• [WHAT THE TASK REQUIRES]
Only the lines from the start of the entries through the line with "descriverlo alla ricerca" should be returned, each exactly as it stands, and no pictures.

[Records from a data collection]

◇ ◇ ◇

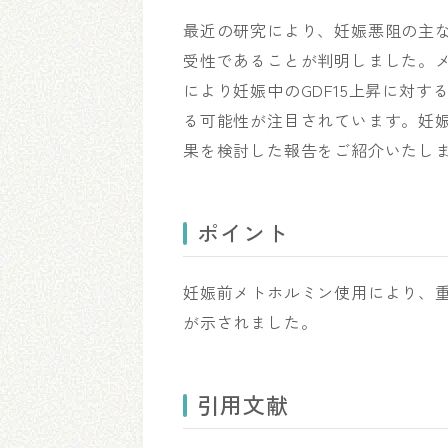
最近の研究により、妊娠悪阻の主な
受性であることが判明しました。メ
により妊娠中のGDF15上昇に対
る可能性が注目されています。妊
果を検討した報告をご紹介いたし
ポイント
妊娠前メトホルミン使用により、重
が示されました。
引用文献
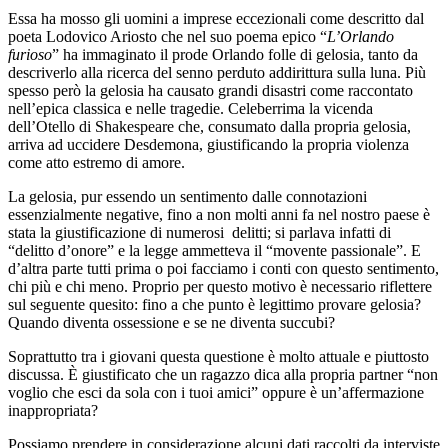
Essa ha mosso gli uomini a imprese eccezionali come descritto dal
poeta Lodovico Ariosto che nel suo poema epico “
L’Orlando
furioso
” ha immaginato il prode Orlando folle di gelosia, tanto da
descriverlo alla ricerca del senno perduto addirittura sulla luna. Più
spesso però la gelosia ha causato grandi disastri come raccontato
nell’epica classica e nelle tragedie. Celeberrima la vicenda
dell’Otello di Shakespeare che, consumato dalla propria gelosia,
arriva ad uccidere Desdemona, giustificando la propria violenza
come atto estremo di amore.
La gelosia, pur essendo un sentimento dalle connotazioni
essenzialmente negative, fino a non molti anni fa nel nostro paese è
stata la giustificazione di numerosi delitti; si parlava infatti di
“delitto d’onore” e la legge ammetteva il “movente passionale”. E
d’altra parte tutti prima o poi facciamo i conti con questo sentimento,
chi più e chi meno. Proprio per questo motivo è necessario riflettere
sul seguente quesito: fino a che punto è legittimo provare gelosia?
Quando diventa ossessione e se ne diventa succubi?
Soprattutto tra i giovani questa questione è molto attuale e piuttosto
discussa. È giustificato che un ragazzo dica alla propria partner “non
voglio che esci da sola con i tuoi amici” oppure è un’affermazione
inappropriata?
Possiamo prendere in considerazione alcuni dati raccolti da interviste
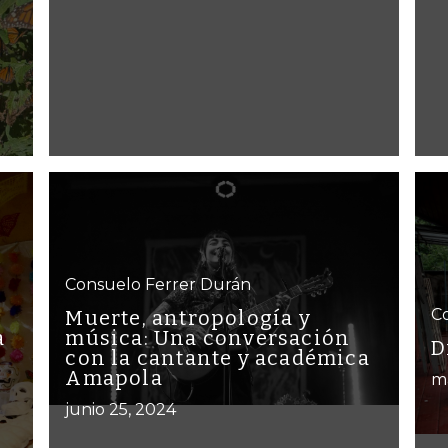
Consuelo Ferrer Durán
C
Muerte, antropología y
a
música: Una conversación
D
con la cantante y académica
Amapola
m
junio 25, 2024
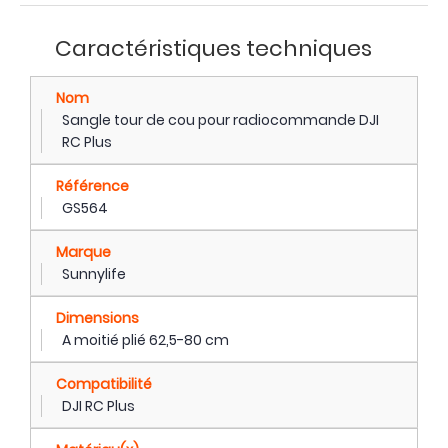
Caractéristiques techniques
Nom
Sangle tour de cou pour radiocommande DJI
RC Plus
Référence
GS564
Marque
Sunnylife
Dimensions
A moitié plié 62,5-80 cm
Compatibilité
DJI RC Plus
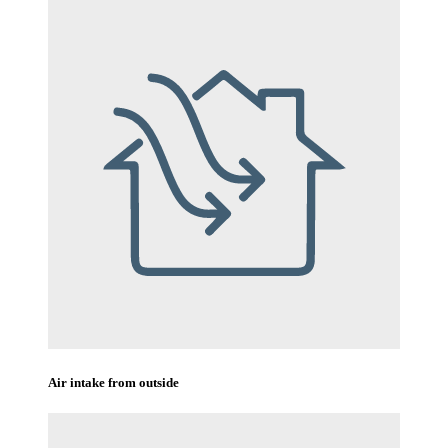
Air intake from outside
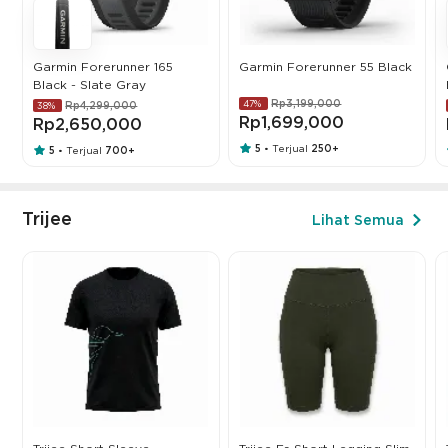
Garmin Forerunner 165
Garmin Forerunner 55 Black
Black - Slate Gray
Rp3,199,000
47%
Rp4,299,000
38%
Rp1,699,000
Rp2,650,000
5
Terjual
250+
•
5
Terjual
700+
•
Trijee
Lihat Semua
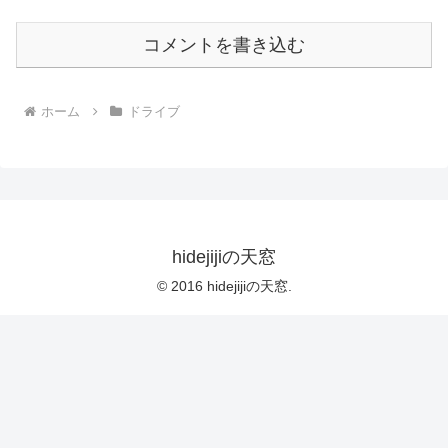
コメントを書き込む
ホーム
ドライブ
hidejijiの天窓
© 2016 hidejijiの天窓.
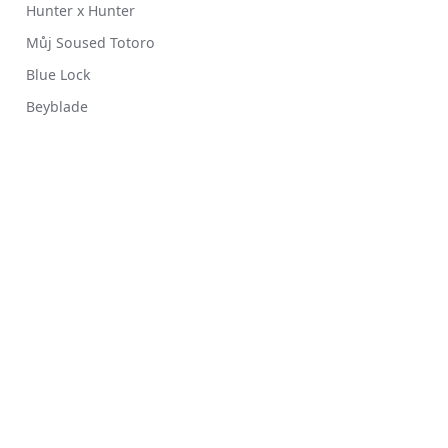
Hunter x Hunter
Můj Soused Totoro
Blue Lock
Beyblade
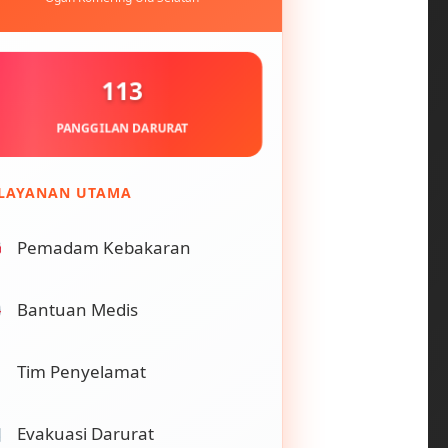
113
PANGGILAN DARURAT
LAYANAN UTAMA
Pemadam Kebakaran
Bantuan Medis
Tim Penyelamat
Evakuasi Darurat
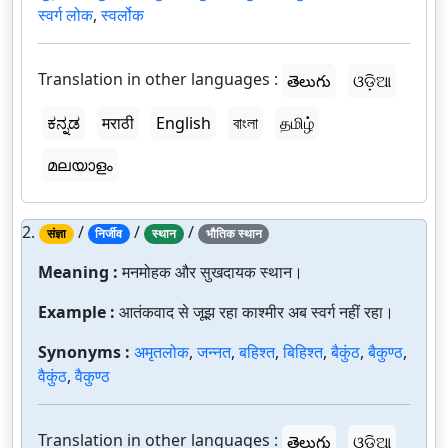
स्वर्ग लोक
,
स्वर्लोक
Translation in other languages :
తెలుగు
ଓଡ଼ିଆ
ಕನ್ನಡ
मराठी
English
বাংলা
தமிழ்
മലയാളം
2.
/
/
/
संज्ञा
निर्जीव
स्थान
भौतिक स्थान
Meaning :
मनमोहक और सुखदायक स्थान।
Example :
आतंकवाद से जूझ रहा काश्मीर अब स्वर्ग नहीं रहा।
Synonyms :
अमृतलोक
,
जन्नत
,
बहिश्त
,
बिहिश्त
,
बैकुंठ
,
बैकुण्ठ
,
वैकुंठ
,
वैकुण्ठ
Translation in other languages :
తెలుగు
ଓଡ଼ିଆ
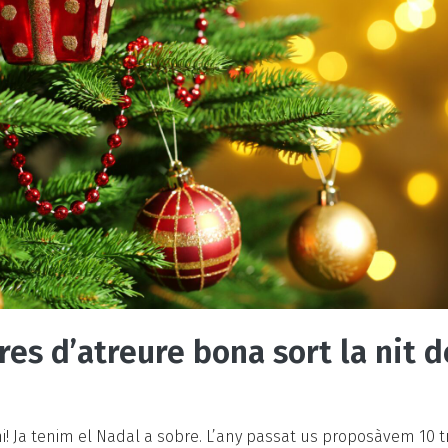
es d’atreure bona sort la nit 
! Ja tenim el Nadal a sobre. L’any passat us proposàvem 10 t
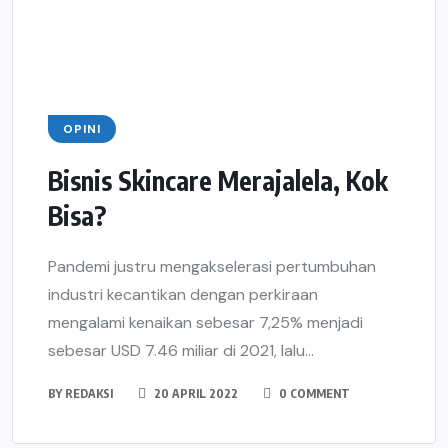
OPINI
Bisnis Skincare Merajalela, Kok
Bisa?
Pandemi justru mengakselerasi pertumbuhan
industri kecantikan dengan perkiraan
mengalami kenaikan sebesar 7,25% menjadi
sebesar USD 7.46 miliar di 2021, lalu...
BY
REDAKSI
20 APRIL 2022
0 COMMENT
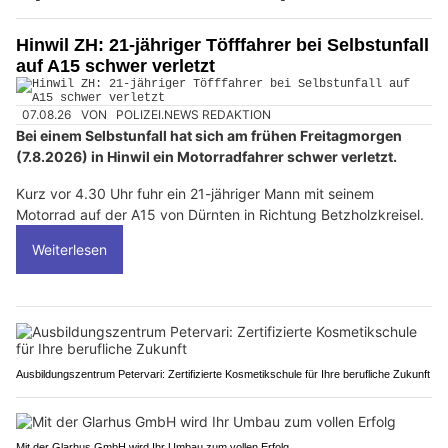
Hinwil ZH: 21-jähriger Töfffahrer bei Selbstunfall
auf A15 schwer verletzt
07.08.26
VON
POLIZEI.NEWS REDAKTION
Bei einem Selbstunfall hat sich am frühen Freitagmorgen
(7.8.2026) in Hinwil ein Motorradfahrer schwer verletzt.
Kurz vor 4.30 Uhr fuhr ein 21-jähriger Mann mit seinem
Motorrad auf der A15 von Dürnten in Richtung Betzholzkreisel.
Weiterlesen
Ausbildungszentrum Petervari: Zertifizierte Kosmetikschule für Ihre berufliche Zukunft
Mit der Glarhus GmbH wird Ihr Umbau zum vollen Erfolg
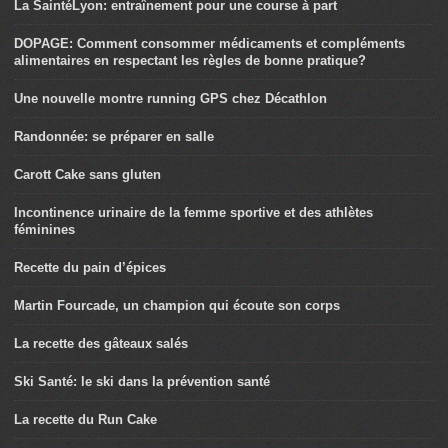
La SaintéLyon: entraînement pour une course à part
DOPAGE: Comment consommer médicaments et compléments
alimentaires en respectant les règles de bonne pratique?
Une nouvelle montre running GPS chez Décathlon
Randonnée: se préparer en salle
Carott Cake sans gluten
Incontinence urinaire de la femme sportive et des athlètes
féminines
Recette du pain d’épices
Martin Fourcade, un champion qui écoute son corps
La recette des gâteaux salés
Ski Santé: le ski dans la prévention santé
La recette du Run Cake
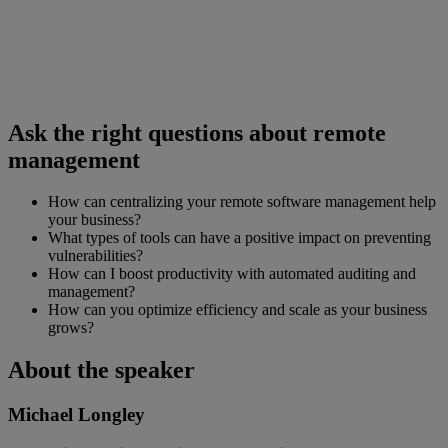
Ask the right questions about remote
management
How can centralizing your remote software management help
your business?
What types of tools can have a positive impact on preventing
vulnerabilities?
How can I boost productivity with automated auditing and
management?
How can you optimize efficiency and scale as your business
grows?
About the speaker
Michael Longley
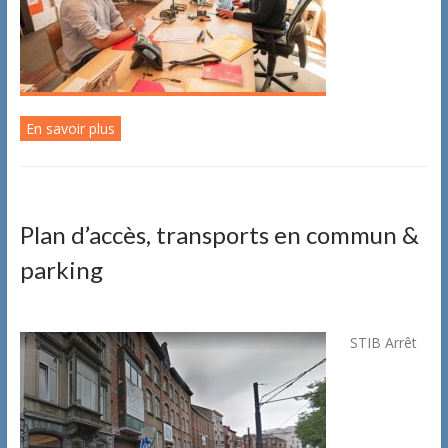
En savoir plus
Plan d’accès, transports en commun &
parking
STIB Arrêt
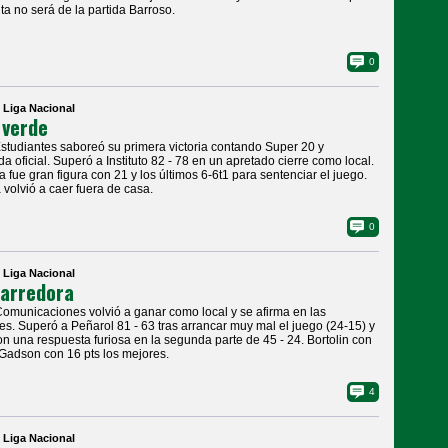
ita no será de la partida Barroso.
0
| Liga Nacional
 verde
Estudiantes saboreó su primera victoria contando Super 20 y
a oficial. Superó a Instituto 82 - 78 en un apretado cierre como local.
ta fue gran figura con 21 y los últimos 6-6t1 para sentenciar el juego.
a volvió a caer fuera de casa.
0
| Liga Nacional
arredora
Comunicaciones volvió a ganar como local y se afirma en las
es. Superó a Peñarol 81 - 63 tras arrancar muy mal el juego (24-15) y
on una respuesta furiosa en la segunda parte de 45 - 24. Bortolin con
 Gadson con 16 pts los mejores.
4
| Liga Nacional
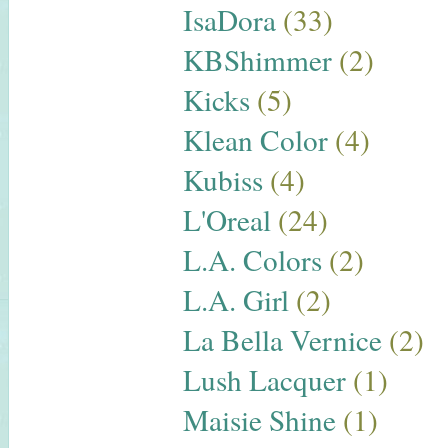
IsaDora
(33)
KBShimmer
(2)
Kicks
(5)
Klean Color
(4)
Kubiss
(4)
L'Oreal
(24)
L.A. Colors
(2)
L.A. Girl
(2)
La Bella Vernice
(2)
Lush Lacquer
(1)
Maisie Shine
(1)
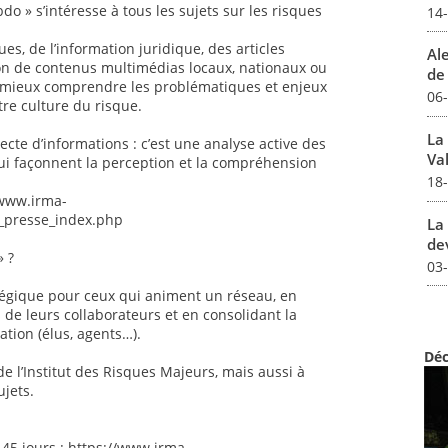
do » s’intéresse à tous les sujets sur les risques
14
ues, de l’information juridique, des articles
Al
tion de contenus multimédias locaux, nationaux ou
de 
e mieux comprendre les problématiques et enjeux
06
re culture du risque.
La
lecte d’informations : c’est une analyse active des
Val
qui façonnent la perception et la compréhension
18
/www.irma-
_presse_index.php
La 
dev
 ?
03
tégique pour ceux qui animent un réseau, en
 de leurs collaborateurs et en consolidant la
ation (élus, agents…).
Déc
 l’Institut des Risques Majeurs, mais aussi à
ujets.
e 45 jours : https://www.irma-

◇ ◇ ◇

• [EXPECTED ANSWER]
最近の研究により、妊娠悪阻の主な
受性であることが判明しました。メ
により妊娠中のGDF15上昇に対
る可能性が注目されています。妊
果を検討した報告をご紹介いたし
ポイント
妊娠前メトホルミン使用により、重
が示されました。
引用文献
Essa ha mosso gli uomini a imprese eccezionali come descritto dal
poeta Lodovico Ariosto che nel suo poema epico “
L’Orlando
furioso
” ha immaginato il prode Orlando folle di gelosia, tanto da
descriverlo alla ricerca del senno perduto addirittura sulla luna. Più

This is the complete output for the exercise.